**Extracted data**
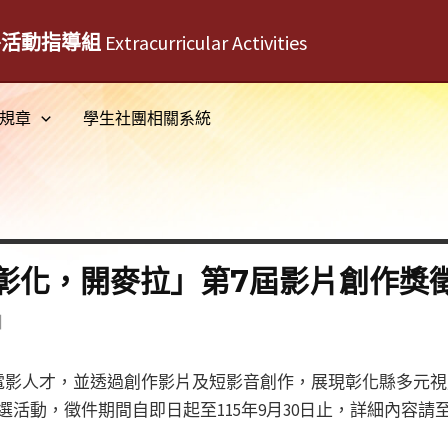
外活動指導組
Extracurricular Activities
規章
學生社團相關系統
彰化，開麥拉」第7屆影片創作獎
日
電影人才，並透過創作影片及短影音創作，展現彰化縣多元視
選活動，徵件期間自即日起至115年9月30日止，詳細內容請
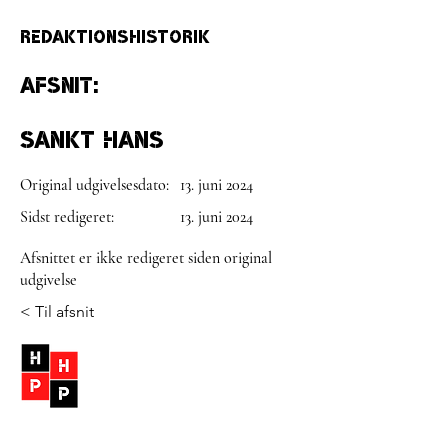
Redaktionshistorik
Afsnit:
Sankt Hans
Original udgivelsesdato:
13. juni 2024
Sidst redigeret:
13. juni 2024
Afsnittet er ikke redigeret siden original
udgivelse
< Til afsnit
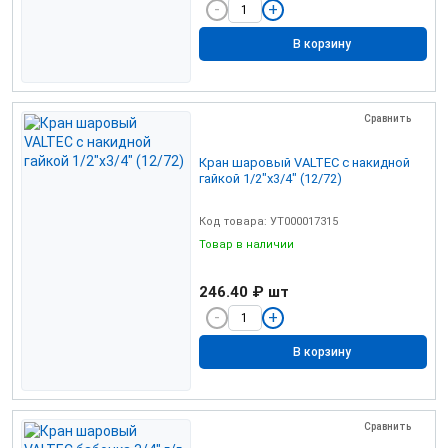
В корзину
Сравнить
Кран шаровый VALTEC с накидной
гайкой 1/2"х3/4" (12/72)
Код товара: УТ000017315
Товар в наличии
246.40 ₽
шт
В корзину
Сравнить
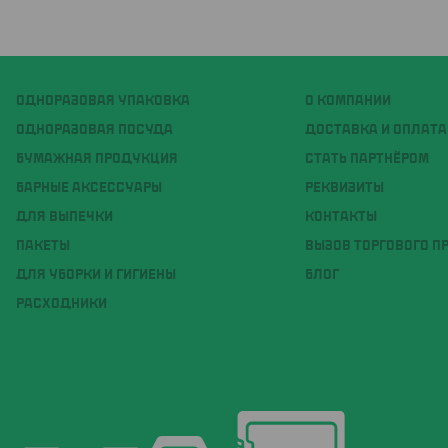
ОДНОРАЗОВАЯ УПАКОВКА
О КОМПАНИИ
ОДНОРАЗОВАЯ ПОСУДА
ДОСТАВКА И ОПЛАТА
БУМАЖНАЯ ПРОДУКЦИЯ
СТАТЬ ПАРТНЁРОМ
БАРНЫЕ АКСЕССУАРЫ
РЕКВИЗИТЫ
ДЛЯ ВЫПЕЧКИ
КОНТАКТЫ
ПАКЕТЫ
ВЫЗОВ ТОРГОВОГО П
ДЛЯ УБОРКИ И ГИГИЕНЫ
БЛОГ
РАСХОДНИКИ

**WHAT YOU HAVE TO DO**
Reproduce every text line from all of the data above character for character, omitting the pictures.

**WRITTEN SOLUTION**
外活動指導組
Extracurricular Activities
規章
學生社團相關系統
彰化，開麥拉」第7屆影片創作獎
日
電影人才，並透過創作影片及短影音創作，展現彰化縣多元視
選活動，徵件期間自即日起至115年9月30日止，詳細內容請
Redaktionshistorik
Afsnit:
Sankt Hans
Original udgivelsesdato:
13. juni 2024
Sidst redigeret:
13. juni 2024
Afsnittet er ikke redigeret siden original
udgivelse
< Til afsnit
В корзину
Сравнить
Кран шаровый VALTEC с накидной
гайкой 1/2"х3/4" (12/72)
Код товара: УТ000017315
Товар в наличии
246.40 ₽
шт
В корзину
Сравнить
ОДНОРАЗОВАЯ УПАКОВКА
О КОМПАНИИ
ОДНОРАЗОВАЯ ПОСУДА
ДОСТАВКА И ОПЛАТА
БУМАЖНАЯ ПРОДУКЦИЯ
СТАТЬ ПАРТНЁРОМ
БАРНЫЕ АКСЕССУАРЫ
РЕКВИЗИТЫ
ДЛЯ ВЫПЕЧКИ
КОНТАКТЫ
ПАКЕТЫ
ВЫЗОВ ТОРГОВОГО П
ДЛЯ УБОРКИ И ГИГИЕНЫ
БЛОГ
РАСХОДНИКИ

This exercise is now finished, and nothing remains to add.